(MATERIAL TO PROCESS Opens)

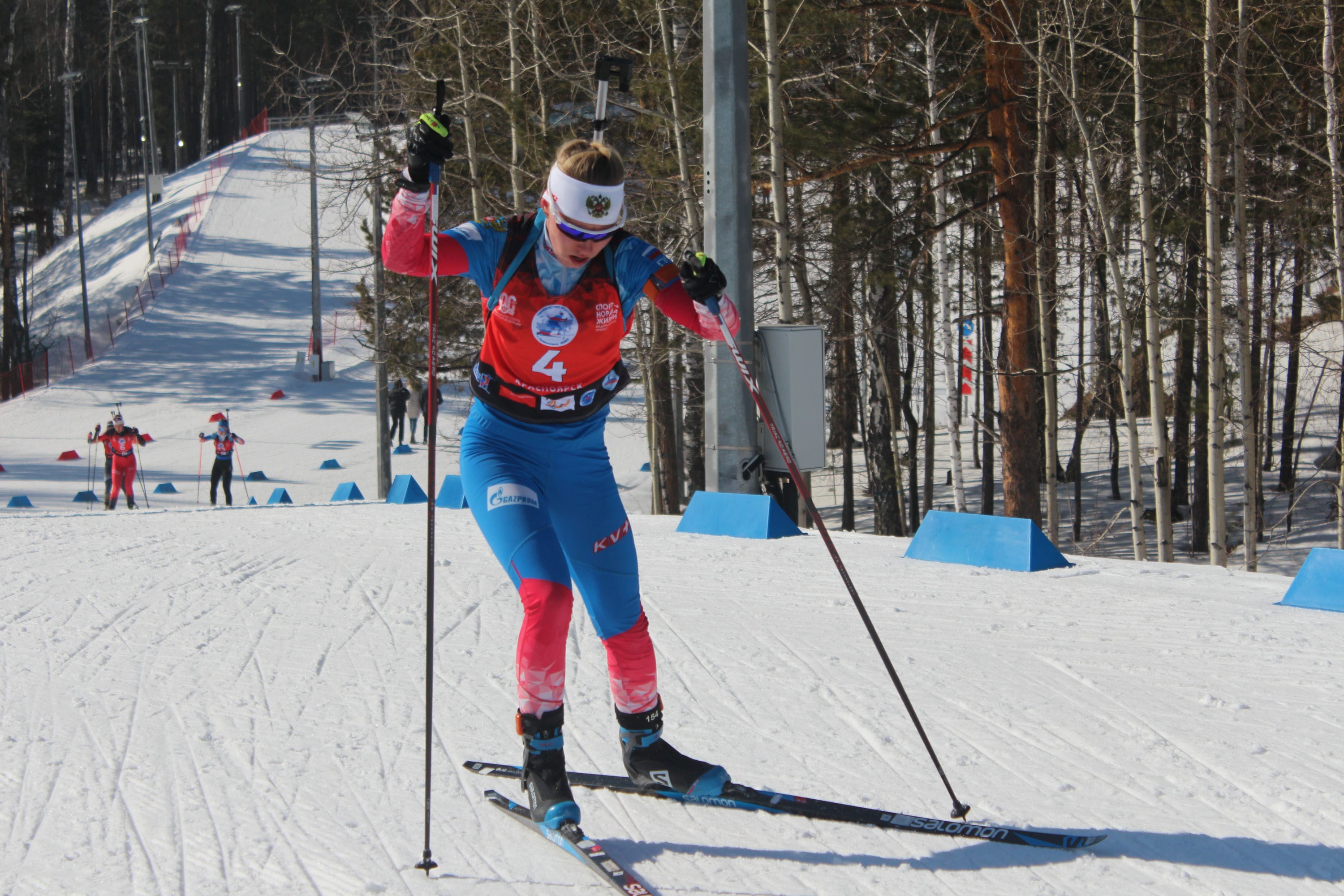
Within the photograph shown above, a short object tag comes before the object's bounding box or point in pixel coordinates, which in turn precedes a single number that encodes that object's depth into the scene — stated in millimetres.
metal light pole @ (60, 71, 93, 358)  33125
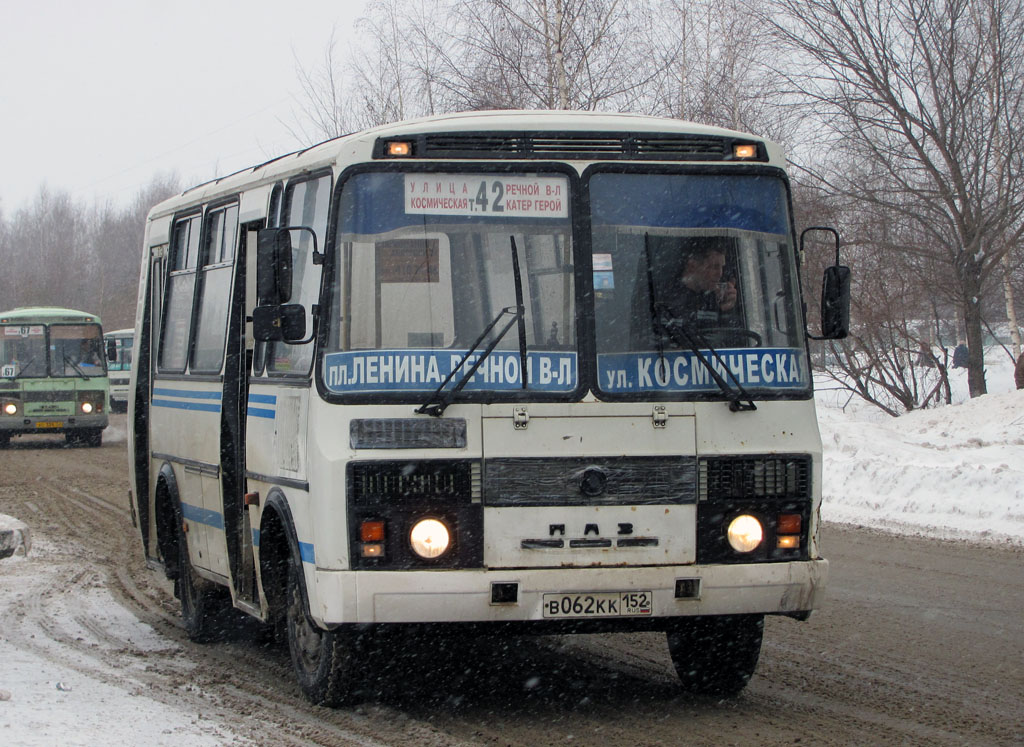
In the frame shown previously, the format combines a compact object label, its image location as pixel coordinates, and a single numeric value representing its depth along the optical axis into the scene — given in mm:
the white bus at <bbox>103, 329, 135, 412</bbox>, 47281
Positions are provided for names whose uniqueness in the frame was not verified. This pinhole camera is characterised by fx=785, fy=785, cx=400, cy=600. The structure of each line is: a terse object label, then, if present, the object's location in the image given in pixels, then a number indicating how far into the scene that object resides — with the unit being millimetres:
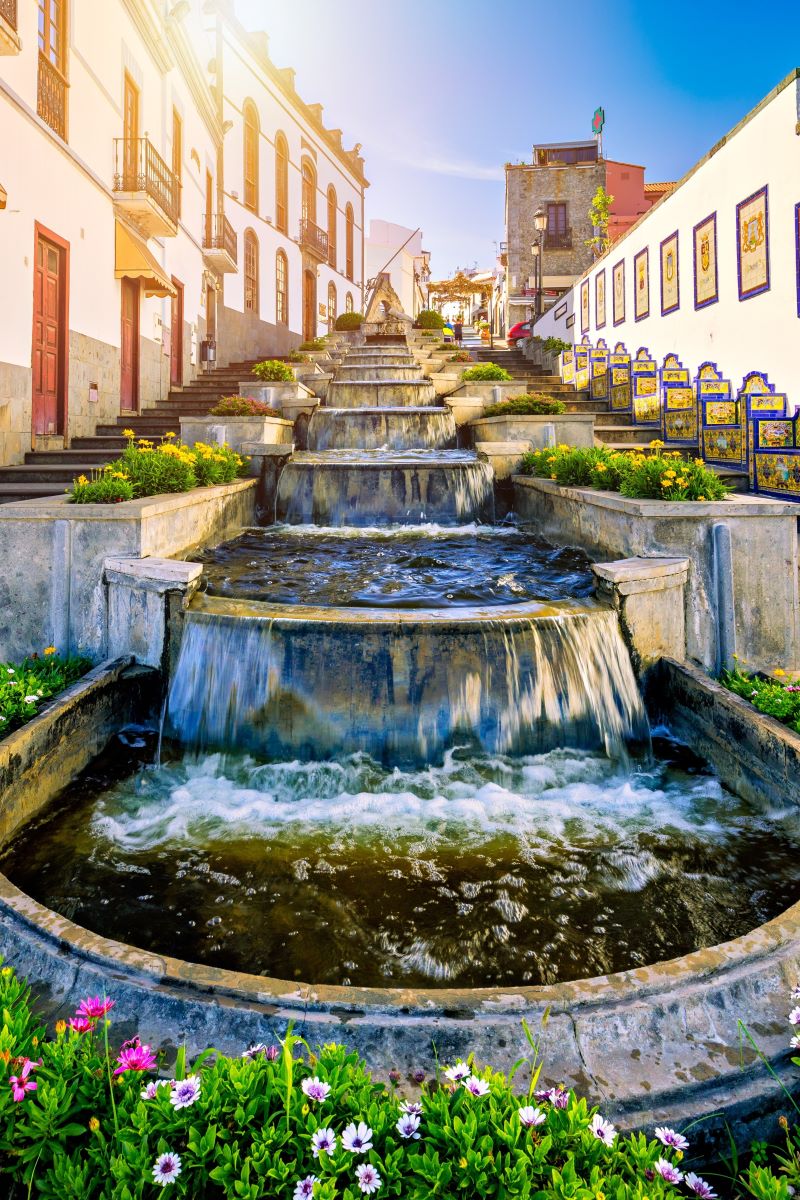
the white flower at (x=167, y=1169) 1599
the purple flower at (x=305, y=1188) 1595
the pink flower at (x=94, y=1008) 2014
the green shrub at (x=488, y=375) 15180
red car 33159
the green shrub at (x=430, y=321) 28062
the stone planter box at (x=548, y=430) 11133
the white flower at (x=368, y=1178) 1611
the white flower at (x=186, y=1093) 1738
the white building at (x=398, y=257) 50312
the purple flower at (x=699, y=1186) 1710
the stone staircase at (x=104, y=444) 10007
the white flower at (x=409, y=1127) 1714
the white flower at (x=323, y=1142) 1662
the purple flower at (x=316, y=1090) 1776
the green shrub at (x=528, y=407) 12055
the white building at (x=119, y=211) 11203
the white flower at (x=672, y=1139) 1823
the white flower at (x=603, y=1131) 1745
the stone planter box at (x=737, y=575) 5488
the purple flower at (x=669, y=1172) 1683
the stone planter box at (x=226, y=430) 10727
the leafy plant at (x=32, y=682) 4215
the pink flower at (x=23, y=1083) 1767
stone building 39094
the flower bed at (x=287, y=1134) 1638
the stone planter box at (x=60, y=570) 5547
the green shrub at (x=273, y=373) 14547
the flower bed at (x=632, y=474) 6113
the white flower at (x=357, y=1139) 1659
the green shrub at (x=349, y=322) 26609
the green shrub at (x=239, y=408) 11211
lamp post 24281
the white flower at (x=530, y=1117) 1729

(MATERIAL TO PROCESS Closes)

TASK INSTRUCTIONS —
The response should reproduce all the material above exactly and leave out its pictures.

RESPONSE BOX —
Within the photograph shown above, a short object tag comes before the object's bounding box or point in pixel coordinates, which in turn precedes a single number that encodes that object's depth into the scene — stated in millimetres.
metal light pole @ (60, 71, 93, 358)  33125
In the frame shown previously, the format combines a compact object label, its image location as pixel coordinates, and a single numeric value representing its depth along the optical axis into the scene — given in mm:
the white bus at <bbox>103, 329, 135, 412</bbox>, 47281
Positions are provided for names whose uniqueness in the frame was not verified. This pinhole camera is characterised by fx=785, fy=785, cx=400, cy=600. The structure of each line is: a terse object label, then, if present, the object's location in the image given in pixels, then a number indicating how far into the scene that object resides — with the unit being millimetres:
the white flower at (x=167, y=1169) 1599
the purple flower at (x=305, y=1188) 1595
the pink flower at (x=94, y=1008) 2014
the green shrub at (x=488, y=375) 15180
red car 33159
the green shrub at (x=430, y=321) 28062
the stone planter box at (x=548, y=430) 11133
the white flower at (x=368, y=1178) 1611
the white flower at (x=186, y=1093) 1738
the white building at (x=398, y=257) 50312
the purple flower at (x=699, y=1186) 1710
the stone staircase at (x=104, y=444) 10007
the white flower at (x=409, y=1127) 1714
the white flower at (x=323, y=1142) 1662
the purple flower at (x=316, y=1090) 1776
the green shrub at (x=528, y=407) 12055
the white building at (x=119, y=211) 11203
the white flower at (x=672, y=1139) 1823
the white flower at (x=603, y=1131) 1745
the stone planter box at (x=737, y=575) 5488
the purple flower at (x=669, y=1172) 1683
the stone planter box at (x=226, y=430) 10727
the leafy plant at (x=32, y=682) 4215
the pink flower at (x=23, y=1083) 1767
stone building 39094
the flower bed at (x=287, y=1134) 1638
the stone planter box at (x=60, y=570) 5547
the green shrub at (x=273, y=373) 14547
the flower bed at (x=632, y=474) 6113
the white flower at (x=357, y=1139) 1659
the green shrub at (x=349, y=322) 26609
the green shrub at (x=239, y=408) 11211
lamp post 24281
the white flower at (x=530, y=1117) 1729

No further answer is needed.